Exercise directions ->
The required lines are those that contain "back"; pull them out of the data and copy them.

○ ○ ○ ○ ○

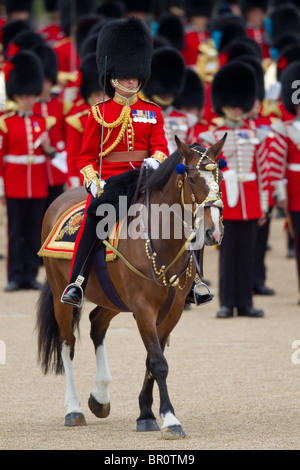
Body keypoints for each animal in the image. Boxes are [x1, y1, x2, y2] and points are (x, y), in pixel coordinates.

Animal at [35, 134, 225, 438]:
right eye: (194, 179)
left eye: (219, 176)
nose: (214, 232)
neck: (162, 239)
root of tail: (61, 199)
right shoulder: (143, 307)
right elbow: (158, 361)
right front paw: (170, 420)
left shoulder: (172, 310)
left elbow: (152, 359)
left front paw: (146, 413)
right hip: (59, 294)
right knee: (67, 344)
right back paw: (74, 409)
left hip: (113, 298)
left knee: (96, 324)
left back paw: (100, 398)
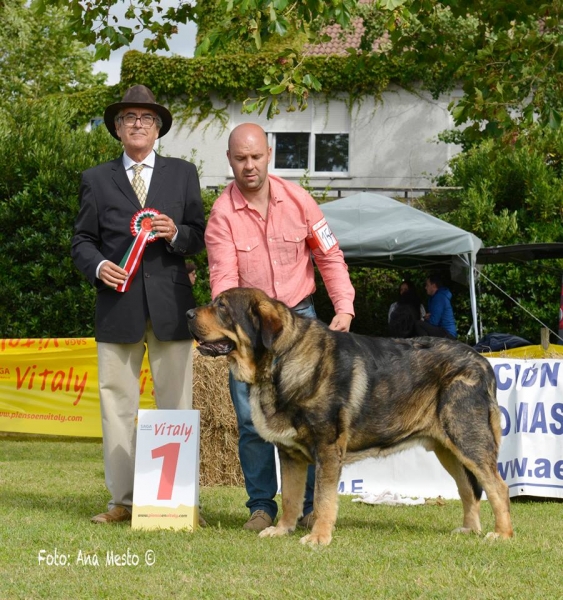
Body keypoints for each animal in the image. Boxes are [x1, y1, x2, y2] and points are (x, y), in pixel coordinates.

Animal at [187, 288, 512, 548]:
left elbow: (323, 498)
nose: (188, 313)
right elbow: (290, 497)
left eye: (222, 306)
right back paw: (470, 529)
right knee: (468, 489)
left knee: (498, 487)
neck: (281, 359)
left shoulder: (328, 448)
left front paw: (319, 537)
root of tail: (483, 363)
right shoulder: (290, 454)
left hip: (467, 439)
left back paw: (502, 534)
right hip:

○ ○ ○ ○ ○

Output for this exercise ->
right back paw: (74, 409)
left back paw: (100, 398)
right back paw: (470, 529)
left back paw: (502, 534)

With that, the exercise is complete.